Tag Archives: santa novella

Day 4 – Firenze

Our plan for today was to get up early, around 9am or 10am, to grab a train to Florence from Termini Station, however, the running theme for us seems to be completely inept at setting alarms, so we woke up around 11:30am, and were on a train by 12pm.

Jed Don Duch en route to Florence

Jed Don Duch en route to Florence

The hour and a half train ride cost €38, the car was actually really nice, and the trip was mostly comprised of sleeping (directly after that picture was taken). When we rolled into downtown Firenze at 1:30pm, it was raining, but not hard enought to stop and see some things before heading off to find our hostel. First, we stopped at the famous Santa Maria Novella, near the train station, which houses a variety of paintings by Giotto, Lippi, and other early Renaissancers, a crusifix by Brunelleschi (who also did Il Duomo), and it’s most famous piece, a fresco by Massacio done in 1427 called the Trinity and is also the first ever experimental use of perspective (!). I tried to take an illegal picture, but unfortunately it turned out too poorly to post here. Google it.

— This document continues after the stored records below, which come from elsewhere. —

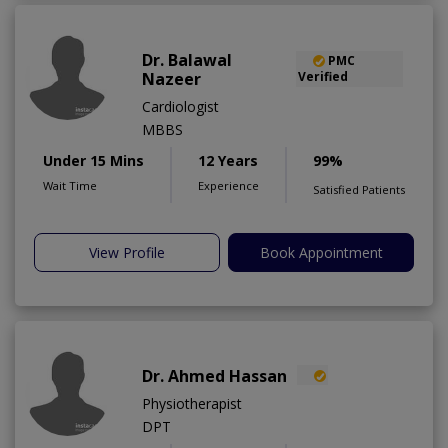
Dr. Balawal
PMC
Nazeer
Verified
Cardiologist
MBBS
Under 15 Mins
12 Years
99%
Wait Time
Experience
Satisfied Patients
View Profile
Book Appointment
Dr. Ahmed Hassan
Physiotherapist
DPT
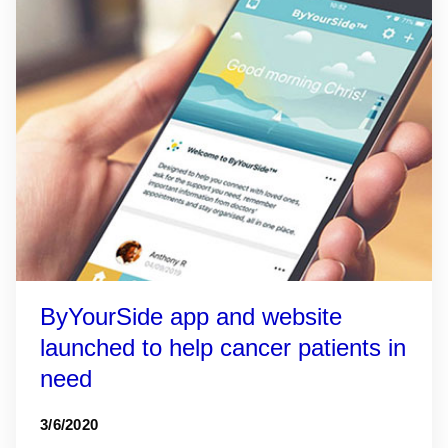
ByYourSide app and website
launched to help cancer patients in
need
3/6/2020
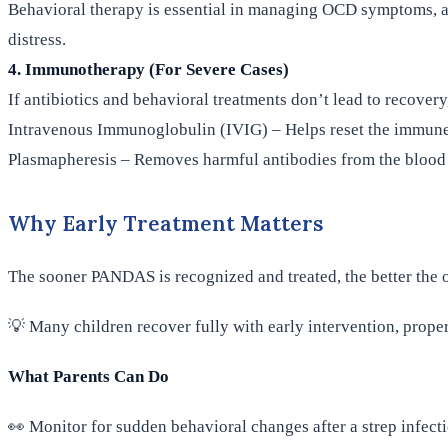
Behavioral therapy is essential in managing OCD symptoms, an
distress.
4. Immunotherapy (For Severe Cases)
If antibiotics and behavioral treatments don’t lead to recover
Intravenous Immunoglobulin (IVIG) – Helps reset the immun
Plasmapheresis – Removes harmful antibodies from the blood
Why Early Treatment Matters
The sooner PANDAS is recognized and treated, the better the o
💡 Many children recover fully with early intervention, prope
What Parents Can Do
👀 Monitor for sudden behavioral changes after a strep infect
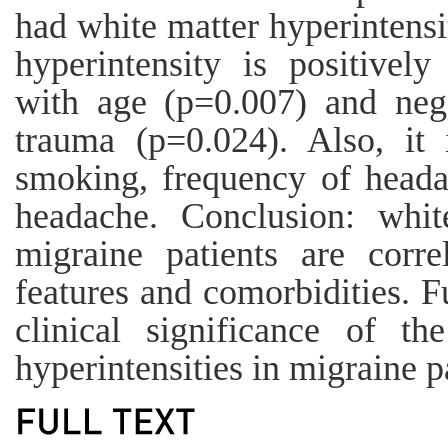
had white matter hyperintensi
hyperintensity is positively
with age (p=0.007) and nega
trauma (p=0.024). Also, it i
smoking, frequency of heada
headache. Conclusion: white
migraine patients are correl
features and comorbidities. F
clinical significance of t
hyperintensities in migraine p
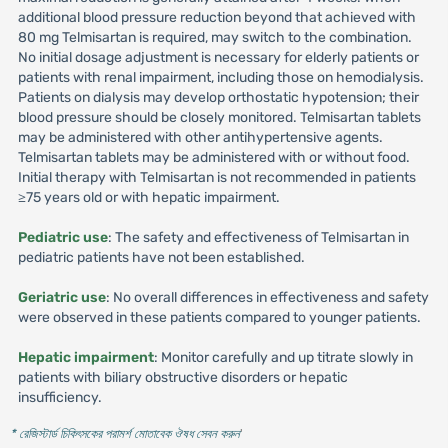
additional blood pressure reduction beyond that achieved with
80 mg Telmisartan is required, may switch to the combination.
No initial dosage adjustment is necessary for elderly patients or
patients with renal impairment, including those on hemodialysis.
Patients on dialysis may develop orthostatic hypotension; their
blood pressure should be closely monitored. Telmisartan tablets
may be administered with other antihypertensive agents.
Telmisartan tablets may be administered with or without food.
Initial therapy with Telmisartan is not recommended in patients
≥75 years old or with hepatic impairment.
Pediatric use
: The safety and effectiveness of Telmisartan in
pediatric patients have not been established.
Geriatric use
: No overall differences in effectiveness and safety
were observed in these patients compared to younger patients.
Hepatic impairment
: Monitor carefully and up titrate slowly in
patients with biliary obstructive disorders or hepatic
insufficiency.
* রেজিস্টার্ড চিকিৎসকের পরামর্শ মোতাবেক ঔষধ সেবন করুন
'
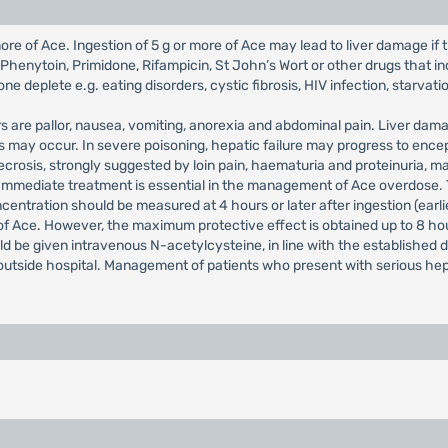
e of Ace. Ingestion of 5 g or more of Ace may lead to liver damage if the
enytoin, Primidone, Rifampicin, St John’s Wort or other drugs that in
e deplete e.g. eating disorders, cystic fibrosis, HIV infection, starvati
rs are pallor, nausea, vomiting, anorexia and abdominal pain. Liver da
s may occur. In severe poisoning, hepatic failure may progress to en
ecrosis, strongly suggested by loin pain, haematuria and proteinuria, 
Immediate treatment is essential in the management of Ace overdose. 
ntration should be measured at 4 hours or later after ingestion (earli
of Ace. However, the maximum protective effect is obtained up to 8 hou
uld be given intravenous N-acetylcysteine, in line with the established 
 outside hospital. Management of patients who present with serious he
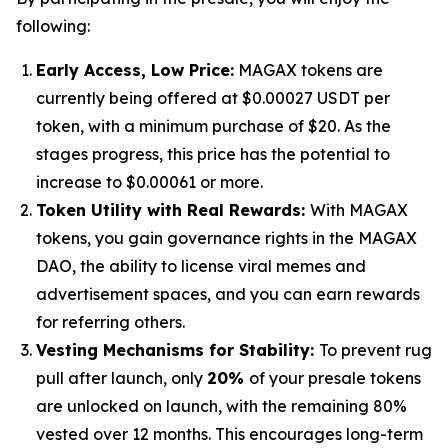
following:
Early Access, Low Price:
MAGAX tokens are
currently being offered at $0.00027 USDT per
token, with a minimum purchase of $20. As the
stages progress, this price has the potential to
increase to $0.00061 or more.
Token Utility with Real Rewards:
With MAGAX
tokens, you gain governance rights in the MAGAX
DAO, the ability to license viral memes and
advertisement spaces, and you can earn rewards
for referring others.
Vesting Mechanisms for Stability:
To prevent rug
pull after launch, only
20%
of your presale tokens
are unlocked on launch, with the remaining 80%
vested over 12 months. This encourages long-term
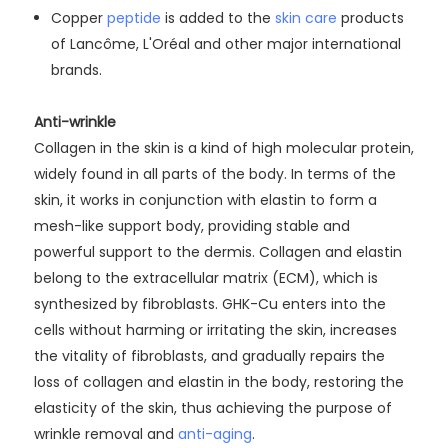
Copper
peptide
is added to the
skin care
products
of Lancôme, L'Oréal and other major international
brands.
Anti-wrinkle
Collagen in the skin is a kind of high molecular protein,
widely found in all parts of the body. In terms of the
skin, it works in conjunction with elastin to form a
mesh-like support body, providing stable and
powerful support to the dermis. Collagen and elastin
belong to the extracellular matrix (ECM), which is
synthesized by fibroblasts. GHK-Cu enters into the
cells without harming or irritating the skin, increases
the vitality of fibroblasts, and gradually repairs the
loss of collagen and elastin in the body, restoring the
elasticity of the skin, thus achieving the purpose of
wrinkle removal and
anti-aging
.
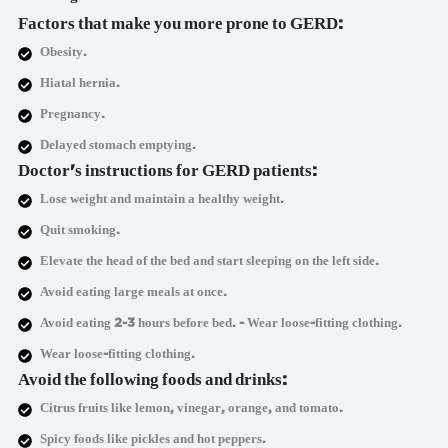
Factors that make you more prone to GERD:
Obesity.
Hiatal hernia.
Pregnancy.
Delayed stomach emptying.
Doctor's instructions for GERD patients:
Lose weight and maintain a healthy weight.
Quit smoking.
Elevate the head of the bed and start sleeping on the left side.
Avoid eating large meals at once.
Avoid eating 2-3 hours before bed. - Wear loose-fitting clothing.
Wear loose-fitting clothing.
Avoid the following foods and drinks:
Citrus fruits like lemon, vinegar, orange, and tomato.
Spicy foods like pickles and hot peppers.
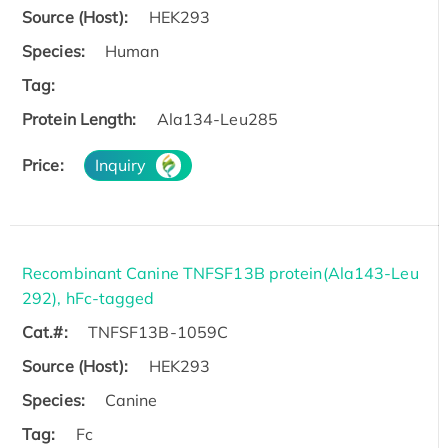
Source (Host):
HEK293
Species:
Human
Tag:
Protein Length:
Ala134-Leu285
Price:
Inquiry
Recombinant Canine TNFSF13B protein(Ala143-Leu
292), hFc-tagged
Cat.#:
TNFSF13B-1059C
Source (Host):
HEK293
Species:
Canine
Tag:
Fc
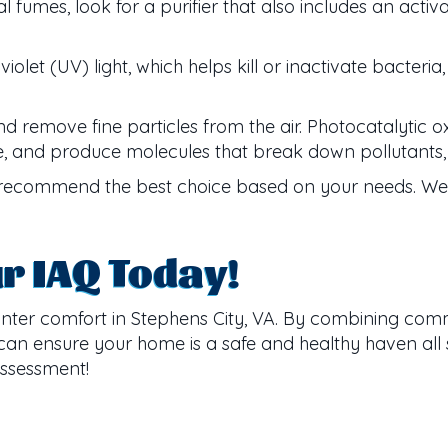
fumes, look for a purifier that also includes an activ
violet (UV) light, which helps kill or inactivate bacteri
 remove fine particles from the air. Photocatalytic oxid
ide, and produce molecules that break down pollutants, 
ecommend the best choice based on your needs. We w
ur IAQ Today!
inter comfort in Stephens City, VA. By combining com
 can ensure your home is a safe and healthy haven all 
assessment!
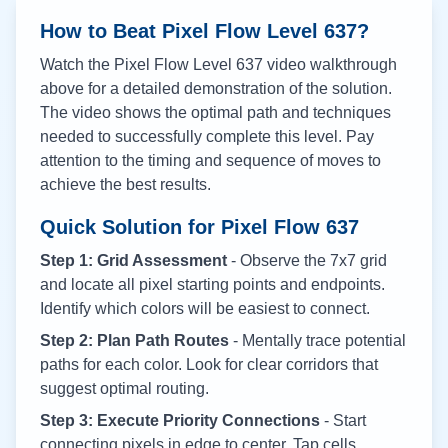
How to Beat Pixel Flow Level
637
?
Watch the Pixel Flow Level
637
video walkthrough
above for a detailed demonstration of the solution.
The video shows the optimal path and techniques
needed to successfully complete this level. Pay
attention to the timing and sequence of moves to
achieve the best results.
Quick Solution for Pixel Flow
637
Step 1: Grid Assessment
- Observe the 7x7 grid
and locate all pixel starting points and endpoints.
Identify which colors will be easiest to connect.
Step 2: Plan Path Routes
- Mentally trace potential
paths for each color. Look for clear corridors that
suggest optimal routing.
Step 3: Execute Priority Connections
- Start
connecting pixels in edge to center. Tap cells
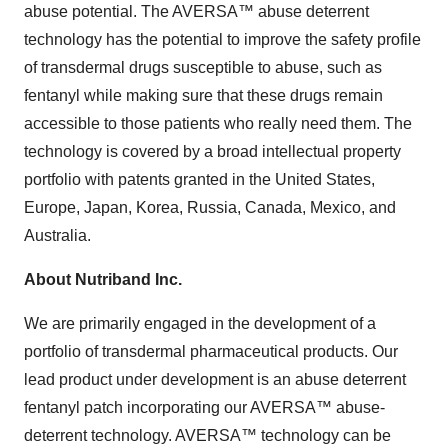
abuse potential. The AVERSA™ abuse deterrent
technology has the potential to improve the safety profile
of transdermal drugs susceptible to abuse, such as
fentanyl while making sure that these drugs remain
accessible to those patients who really need them. The
technology is covered by a broad intellectual property
portfolio with patents granted in the United States,
Europe, Japan, Korea, Russia, Canada, Mexico, and
Australia.
About Nutriband Inc.
We are primarily engaged in the development of a
portfolio of transdermal pharmaceutical products. Our
lead product under development is an abuse deterrent
fentanyl patch incorporating our AVERSA™ abuse-
deterrent technology. AVERSA™ technology can be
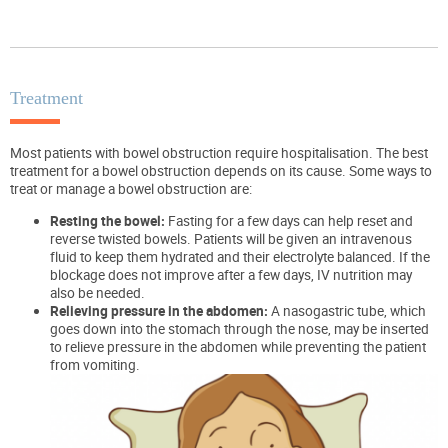
Treatment
Most patients with bowel obstruction require hospitalisation. The best
treatment for a bowel obstruction depends on its cause. Some ways to
treat or manage a bowel obstruction are:
Resting the bowel:
Fasting for a few days can help reset and
reverse twisted bowels. Patients will be given an intravenous
fluid to keep them hydrated and their electrolyte balanced. If the
blockage does not improve after a few days, IV nutrition may
also be needed.
Relieving pressure in the abdomen:
A nasogastric tube, which
goes down into the stomach through the nose, may be inserted
to relieve pressure in the abdomen while preventing the patient
from vomiting.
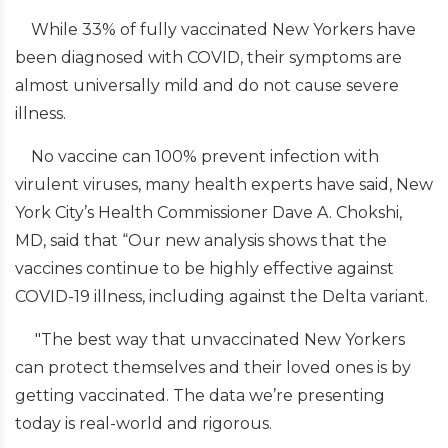
While 33% of fully vaccinated New Yorkers have
been diagnosed with COVID, their symptoms are
almost universally mild and do not cause severe
illness.
No vaccine can 100% prevent infection with
virulent viruses, many health experts have said, New
York City’s Health Commissioner Dave A. Chokshi,
MD, said that “Our new analysis shows that the
vaccines continue to be highly effective against
COVID-19 illness, including against the Delta variant.
"The best way that unvaccinated New Yorkers
can protect themselves and their loved ones is by
getting vaccinated. The data we’re presenting
today is real-world and rigorous.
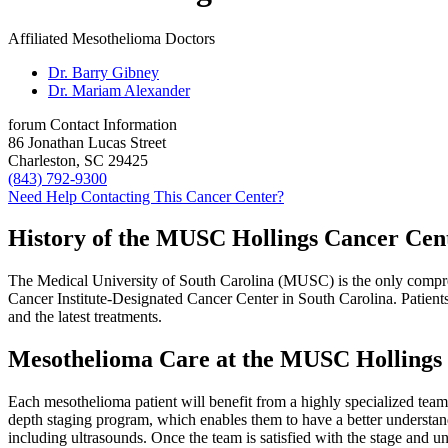
Affiliated Mesothelioma Doctors
Dr. Barry Gibney
Dr. Mariam Alexander
forum
Contact Information
86 Jonathan Lucas Street
Charleston, SC 29425
(843) 792-9300
Need Help Contacting This Cancer Center?
History of the MUSC Hollings Cancer Cen
The Medical University of South Carolina (MUSC) is the only comprehe
Cancer Institute-Designated Cancer Center in South Carolina. Patients 
and the latest treatments.
Mesothelioma Care at the MUSC Hollings
Each mesothelioma patient will benefit from a highly specialized team o
depth staging program, which enables them to have a better understan
including ultrasounds. Once the team is satisfied with the stage and u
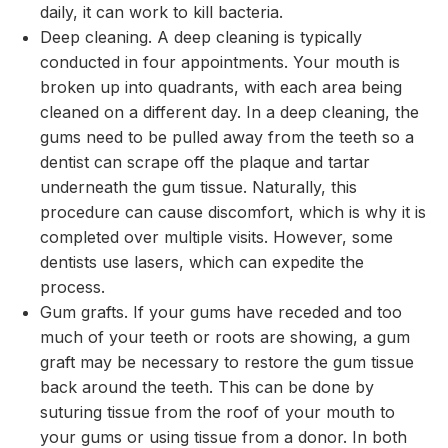
daily, it can work to kill bacteria.
Deep cleaning. A deep cleaning is typically
conducted in four appointments. Your mouth is
broken up into quadrants, with each area being
cleaned on a different day. In a deep cleaning, the
gums need to be pulled away from the teeth so a
dentist can scrape off the plaque and tartar
underneath the gum tissue. Naturally, this
procedure can cause discomfort, which is why it is
completed over multiple visits. However, some
dentists use lasers, which can expedite the
process.
Gum grafts. If your gums have receded and too
much of your teeth or roots are showing, a gum
graft may be necessary to restore the gum tissue
back around the teeth. This can be done by
suturing tissue from the roof of your mouth to
your gums or using tissue from a donor. In both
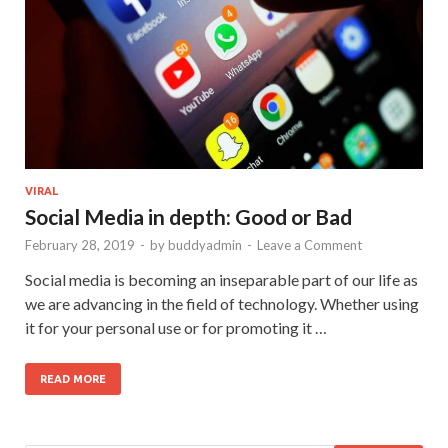
VIRAL
Social Media in depth: Good or Bad
February 28, 2019
-
by
buddyadmin
-
Leave a Comment
Social media is becoming an inseparable part of our life as
we are advancing in the field of technology. Whether using
it for your personal use or for promoting it …
READ MORE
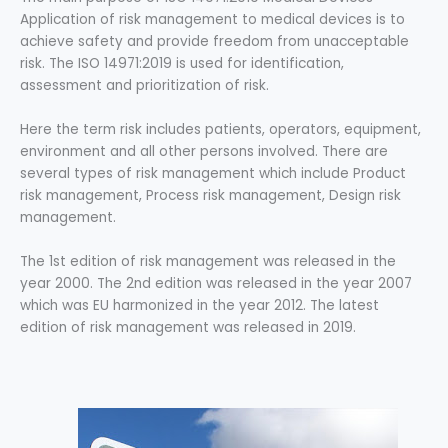
Application of risk management to medical devices is to
achieve safety and provide freedom from unacceptable
risk. The ISO 14971:2019 is used for identification,
assessment and prioritization of risk.
Here the term risk includes patients, operators, equipment,
environment and all other persons involved. There are
several types of risk management which include Product
risk management, Process risk management, Design risk
management.
The 1st edition of risk management was released in the
year 2000. The 2nd edition was released in the year 2007
which was EU harmonized in the year 2012. The latest
edition of risk management was released in 2019.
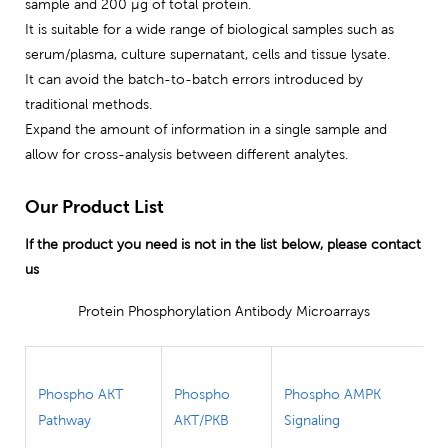
sample and 200 μg of total protein.
It is suitable for a wide range of biological samples such as
serum/plasma, culture supernatant, cells and tissue lysate.
It can avoid the batch-to-batch errors introduced by
traditional methods.
Expand the amount of information in a single sample and
allow for cross-analysis between different analytes.
Our Product List
If the product you need is not in the list below, please contact
us
Protein Phosphorylation Antibody Microarrays
Phospho AKT
Phospho
Phospho AMPK
Pathway
AKT/PKB
Signaling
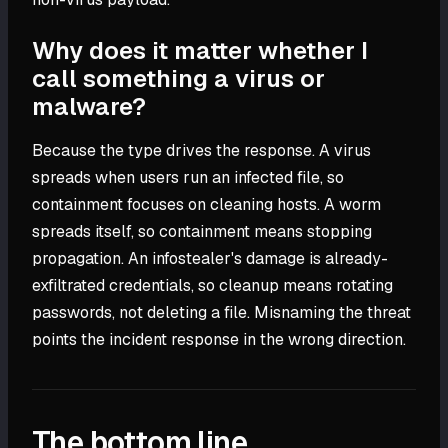
Why does it matter whether I
call something a virus or
malware?
Because the type drives the response. A virus
spreads when users run an infected file, so
containment focuses on cleaning hosts. A worm
spreads itself, so containment means stopping
propagation. An infostealer's damage is already-
exfiltrated credentials, so cleanup means rotating
passwords, not deleting a file. Misnaming the threat
points the incident response in the wrong direction.
The bottom line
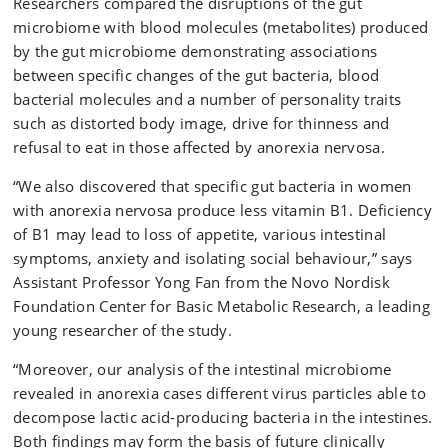
Researchers compared the disruptions of the gut
microbiome with blood molecules (metabolites) produced
by the gut microbiome demonstrating associations
between specific changes of the gut bacteria, blood
bacterial molecules and a number of personality traits
such as distorted body image, drive for thinness and
refusal to eat in those affected by anorexia nervosa.
“We also discovered that specific gut bacteria in women
with anorexia nervosa produce less vitamin B1. Deficiency
of B1 may lead to loss of appetite, various intestinal
symptoms, anxiety and isolating social behaviour,” says
Assistant Professor Yong Fan from the Novo Nordisk
Foundation Center for Basic Metabolic Research, a leading
young researcher of the study.
“Moreover, our analysis of the intestinal microbiome
revealed in anorexia cases different virus particles able to
decompose lactic acid-producing bacteria in the intestines.
Both findings may form the basis of future clinically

Piazza della Signoria sculpture gallery

Piazza della Signoria sculpture gallery

From there we walked in the diretion of the river, our hostel, and a couple other sites. We walked through the Piazza della Signoria which has a sculpture gallery on the south side (above), a pretty sick neptune statue to the north east, and the Palazzo Vecchio to the south east. The sculpture gallery contains two extra famous pieces: Giambologna’s twisting “Rape of the Sabines” and Cellini’s gory “Perseus” below.

Rape of the Sabines

Rape of the Sabines

Perseus Slaying Medusa

Perseus Slaying Medusa

At this point it was coming down pretty hard, so we decided to hightail it to our hostel to dry off before exploring any more of the city. We walked south through the Uffizi passageway (for a glimpse of what we’d do tomorrow), and east along the river to our apartment for the night at the Riverbank Hostel. Pleasantly surprised, we found the apartment was bigger and nicer than the one we were staying at in Rome, and it was only €13 per night per person. The colors were a little weird though…

Riverbank Hostel room

Riverbank Hostel room We laughed about the keys they gave us. They were straight out of the Lion, the Witch, and the Wardrobe or Harry Potter. When the owner showed me the biggest one on the lower right, I wanted to be like, "Wow, so we're in Florence, yet we rented a room in Narnia?"Ridiculous room keys

Once the rain had slowed and now that we were dry and refreshed, we ventured out towards the Santa Maria del Fiore, better known as Il Duomo. Truly breathtaking, the Duomo dominates the piazza with the Campanile (bell tower) directly to the south and the Baptistery to the west.

Santa Maria del Fiore aka Il Duomo

Santa Maria del Fiore aka Il Duomo

The Duomo was closed by the time we got there, and we didn’t feel like going into the Baptistery – the famous bronze doors on its east side – Ghiberti’s “Gate of Paradise” depicting scenes from the Old Testiment – were enough to look at. Apparently, there had been a contest between the major sculptors, artists, architects in Italy for the commission of the doors. In the finals, Ghiberti beat out Brunelleschi (the guy that did the freakin Duomo) and set up a shop enlisting other early Renaissancers, like Donatello, to help out with the project. 

Ghiberti's Gates of Paradise

Ghiberti's Gates of Paradise

One of the panels close up

One of the panels close up

We then decided to orient ourselves with the city by going up the Campanile right next to the Duomo for one of Florence’s best views. €6 and about 430 stairs later:

It got tighter than this as it went up...

It got tighter than this as it went up...

Not getting near that railing...

Not getting near that railing...

Duomo from Campanile

Duomo from Campanile

We headed back to find a place to eat, walked around the Ponte Vecchio (it was dark by then, so pictures turned out badly), and made reservations for the Uffizi for 11am tomorrow. We also found a place to go for the night that had a beerpong tournament with the grand prize of a weekend trip to Prague, Berlin, or Amalfi, which neither Don nor Duch found out until after they had won it. Unfortunately, it leaves out of Florence in a couple weeks, and they’d have to pay the airfair there and back; instead, they sold the trip to the girls they beat for €10.